» **Wyodrębniony materiał**:
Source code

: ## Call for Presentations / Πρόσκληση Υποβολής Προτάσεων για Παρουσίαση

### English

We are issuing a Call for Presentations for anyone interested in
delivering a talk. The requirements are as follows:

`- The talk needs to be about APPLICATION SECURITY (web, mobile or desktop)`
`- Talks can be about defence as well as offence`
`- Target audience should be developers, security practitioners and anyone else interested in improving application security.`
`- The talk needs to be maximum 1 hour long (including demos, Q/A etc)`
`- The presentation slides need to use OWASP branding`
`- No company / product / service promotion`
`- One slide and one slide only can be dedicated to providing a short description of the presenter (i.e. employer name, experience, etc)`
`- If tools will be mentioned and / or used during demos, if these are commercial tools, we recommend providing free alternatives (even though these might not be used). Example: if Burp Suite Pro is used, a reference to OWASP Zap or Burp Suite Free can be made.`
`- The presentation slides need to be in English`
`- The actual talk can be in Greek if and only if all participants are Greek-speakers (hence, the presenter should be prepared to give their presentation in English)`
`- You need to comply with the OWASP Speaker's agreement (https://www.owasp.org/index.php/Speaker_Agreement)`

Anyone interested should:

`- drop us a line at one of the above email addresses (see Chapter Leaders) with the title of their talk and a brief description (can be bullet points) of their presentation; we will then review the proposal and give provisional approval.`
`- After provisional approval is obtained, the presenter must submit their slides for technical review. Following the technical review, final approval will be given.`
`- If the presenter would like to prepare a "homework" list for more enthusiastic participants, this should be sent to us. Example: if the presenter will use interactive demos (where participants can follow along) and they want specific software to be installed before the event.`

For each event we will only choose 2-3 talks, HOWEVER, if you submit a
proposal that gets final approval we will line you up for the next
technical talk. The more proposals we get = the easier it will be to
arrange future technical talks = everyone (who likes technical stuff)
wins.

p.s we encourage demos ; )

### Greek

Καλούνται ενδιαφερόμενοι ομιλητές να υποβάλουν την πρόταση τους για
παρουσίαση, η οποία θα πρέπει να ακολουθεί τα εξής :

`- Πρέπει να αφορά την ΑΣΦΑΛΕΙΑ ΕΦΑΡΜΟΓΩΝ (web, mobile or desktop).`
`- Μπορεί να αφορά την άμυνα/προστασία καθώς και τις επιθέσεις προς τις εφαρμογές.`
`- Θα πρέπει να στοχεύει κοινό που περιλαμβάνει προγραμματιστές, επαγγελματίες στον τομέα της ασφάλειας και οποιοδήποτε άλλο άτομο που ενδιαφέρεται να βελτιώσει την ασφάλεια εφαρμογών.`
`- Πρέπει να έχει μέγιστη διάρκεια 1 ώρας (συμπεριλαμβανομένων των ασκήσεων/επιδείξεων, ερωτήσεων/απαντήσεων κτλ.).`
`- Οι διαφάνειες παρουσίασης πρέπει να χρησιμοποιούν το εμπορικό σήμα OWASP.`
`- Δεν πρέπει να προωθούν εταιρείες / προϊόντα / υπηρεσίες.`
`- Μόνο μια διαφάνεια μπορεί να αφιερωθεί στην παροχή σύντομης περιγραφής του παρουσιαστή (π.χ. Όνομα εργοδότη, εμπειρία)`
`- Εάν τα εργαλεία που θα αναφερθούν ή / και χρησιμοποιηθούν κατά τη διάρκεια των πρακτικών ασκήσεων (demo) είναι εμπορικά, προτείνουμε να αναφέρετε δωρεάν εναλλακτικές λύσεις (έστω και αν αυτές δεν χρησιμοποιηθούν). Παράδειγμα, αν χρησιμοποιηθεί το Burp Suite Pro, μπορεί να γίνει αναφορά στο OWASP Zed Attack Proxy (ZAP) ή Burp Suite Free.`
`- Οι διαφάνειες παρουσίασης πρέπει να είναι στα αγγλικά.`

» **Co należy zrobić**: W ilu wierszach rekordów występuje słowo "only"? Podaj samą liczbę.

» **Wynik ćwiczenia**: 3